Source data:
##############################

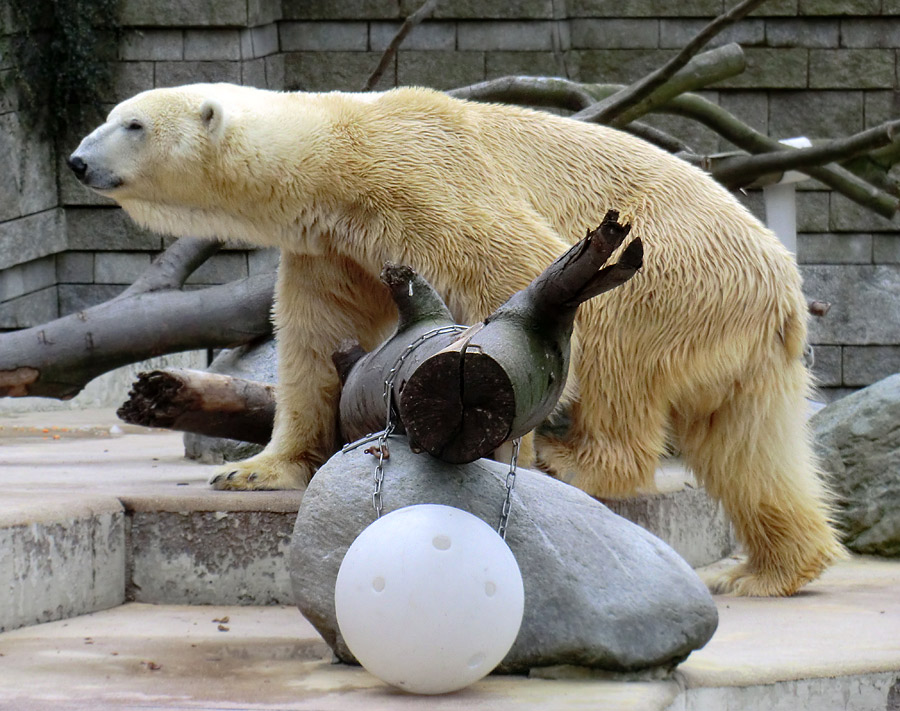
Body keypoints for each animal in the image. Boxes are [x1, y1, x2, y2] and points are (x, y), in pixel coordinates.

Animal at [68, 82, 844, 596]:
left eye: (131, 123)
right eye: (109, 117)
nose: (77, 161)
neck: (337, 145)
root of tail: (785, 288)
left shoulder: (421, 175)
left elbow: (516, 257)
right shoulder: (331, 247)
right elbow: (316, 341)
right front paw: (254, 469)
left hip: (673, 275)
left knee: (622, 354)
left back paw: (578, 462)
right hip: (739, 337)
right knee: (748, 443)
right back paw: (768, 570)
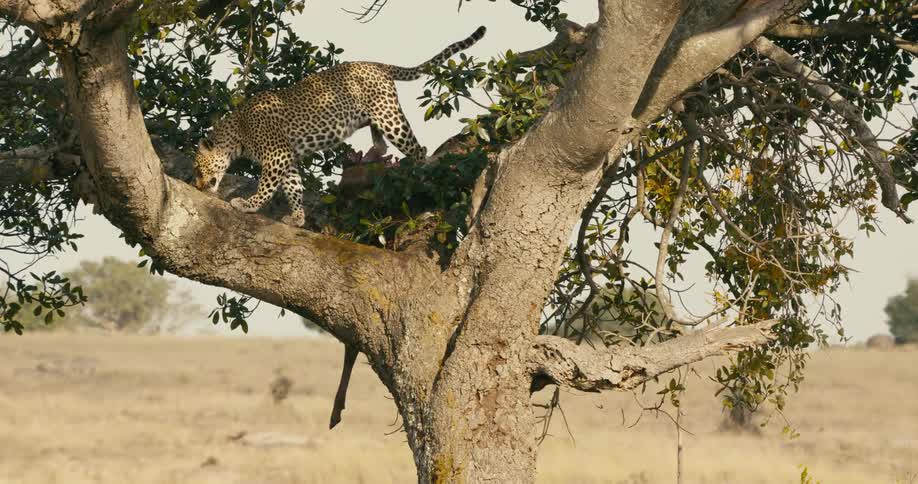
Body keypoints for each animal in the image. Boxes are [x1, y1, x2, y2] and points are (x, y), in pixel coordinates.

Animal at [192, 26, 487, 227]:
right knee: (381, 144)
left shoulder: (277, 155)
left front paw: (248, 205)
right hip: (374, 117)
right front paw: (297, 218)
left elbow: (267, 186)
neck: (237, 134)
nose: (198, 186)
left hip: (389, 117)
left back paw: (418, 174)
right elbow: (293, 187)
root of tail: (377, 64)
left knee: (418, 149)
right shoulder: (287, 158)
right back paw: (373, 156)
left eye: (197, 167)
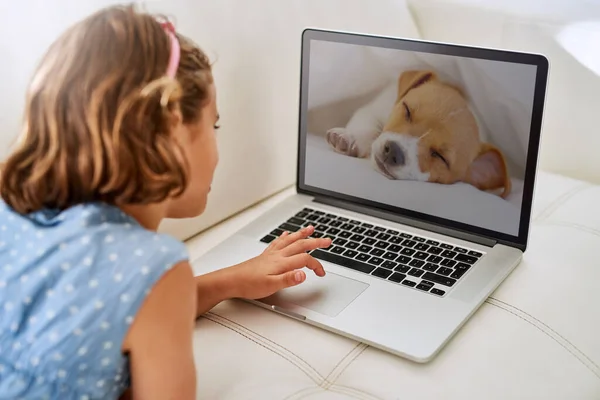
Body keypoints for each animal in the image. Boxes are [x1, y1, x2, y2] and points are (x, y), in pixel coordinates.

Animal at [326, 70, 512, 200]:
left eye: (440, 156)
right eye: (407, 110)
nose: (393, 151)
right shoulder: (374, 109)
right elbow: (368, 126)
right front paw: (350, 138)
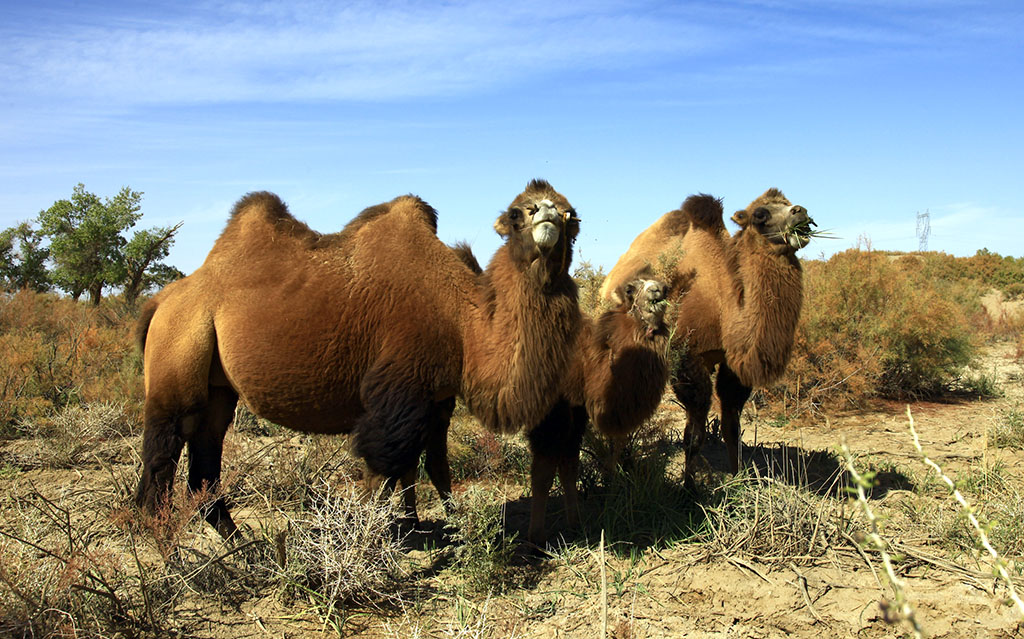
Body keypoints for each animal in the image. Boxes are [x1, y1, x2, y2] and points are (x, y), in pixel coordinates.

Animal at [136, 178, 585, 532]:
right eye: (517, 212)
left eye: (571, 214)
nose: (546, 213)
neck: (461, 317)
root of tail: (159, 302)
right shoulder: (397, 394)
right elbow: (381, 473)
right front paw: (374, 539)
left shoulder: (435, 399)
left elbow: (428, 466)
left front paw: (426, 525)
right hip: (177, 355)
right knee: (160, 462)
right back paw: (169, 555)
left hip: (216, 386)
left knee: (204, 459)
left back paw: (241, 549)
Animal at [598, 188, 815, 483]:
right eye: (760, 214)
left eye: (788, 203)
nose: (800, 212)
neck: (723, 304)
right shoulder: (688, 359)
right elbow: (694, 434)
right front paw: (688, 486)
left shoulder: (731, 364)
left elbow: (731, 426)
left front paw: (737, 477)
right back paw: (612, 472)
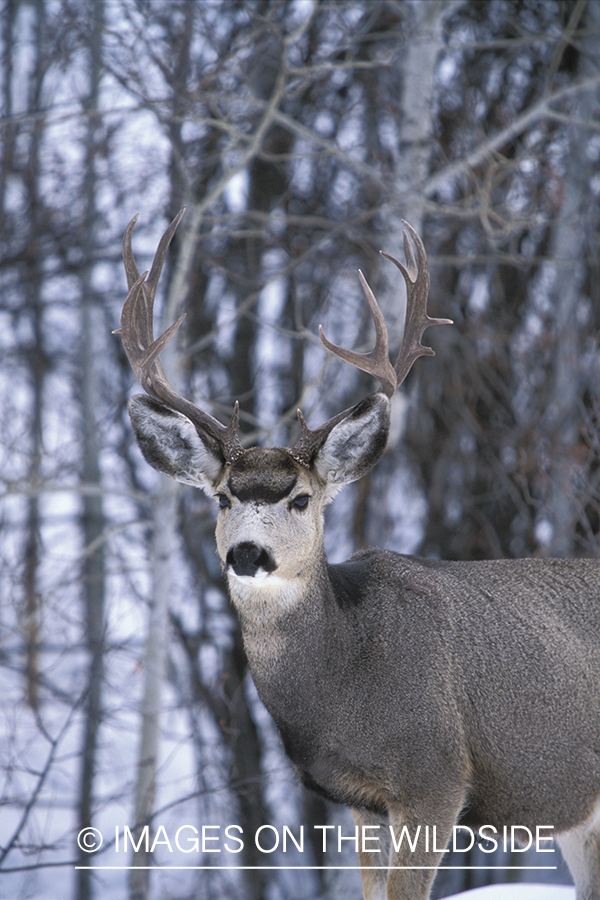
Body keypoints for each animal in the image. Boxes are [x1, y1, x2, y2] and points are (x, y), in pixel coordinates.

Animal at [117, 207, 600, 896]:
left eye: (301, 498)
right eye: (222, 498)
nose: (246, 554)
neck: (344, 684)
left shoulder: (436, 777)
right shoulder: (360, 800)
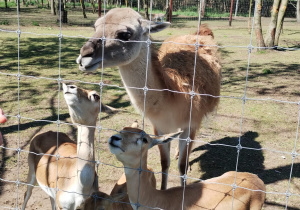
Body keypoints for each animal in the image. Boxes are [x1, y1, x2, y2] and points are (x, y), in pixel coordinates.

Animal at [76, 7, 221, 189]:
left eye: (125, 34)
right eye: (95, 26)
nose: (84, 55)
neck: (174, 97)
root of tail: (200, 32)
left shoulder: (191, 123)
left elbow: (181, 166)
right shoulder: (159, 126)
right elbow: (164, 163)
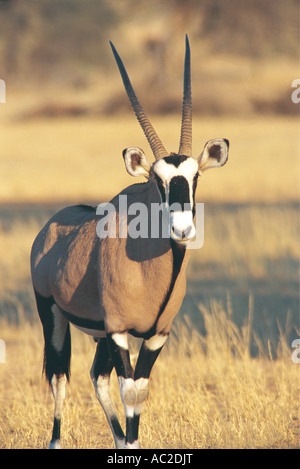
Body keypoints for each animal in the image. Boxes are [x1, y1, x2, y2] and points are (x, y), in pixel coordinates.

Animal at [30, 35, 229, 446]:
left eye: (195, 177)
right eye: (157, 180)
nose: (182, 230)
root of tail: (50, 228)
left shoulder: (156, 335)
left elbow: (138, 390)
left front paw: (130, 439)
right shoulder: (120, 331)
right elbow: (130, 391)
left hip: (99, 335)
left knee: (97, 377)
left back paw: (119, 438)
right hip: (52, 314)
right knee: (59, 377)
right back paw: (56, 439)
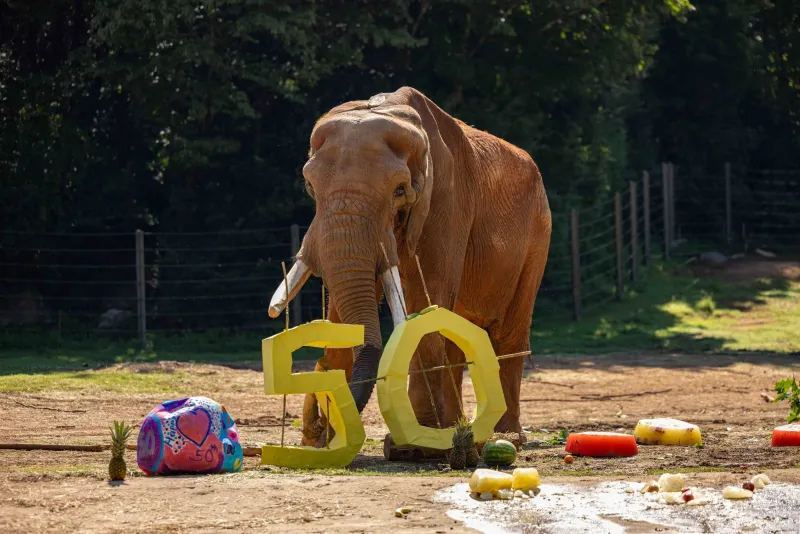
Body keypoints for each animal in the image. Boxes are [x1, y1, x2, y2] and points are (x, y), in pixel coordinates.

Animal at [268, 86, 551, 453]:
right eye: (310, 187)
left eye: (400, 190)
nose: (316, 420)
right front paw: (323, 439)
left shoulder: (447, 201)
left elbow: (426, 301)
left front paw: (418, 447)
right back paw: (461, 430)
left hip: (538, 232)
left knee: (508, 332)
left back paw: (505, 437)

##############################

Each line of the data that holds "root" should be copied.

root of tail: (785, 288)
root of tail: (377, 64)
root of tail: (159, 302)
root of tail: (200, 32)
root of tail: (50, 228)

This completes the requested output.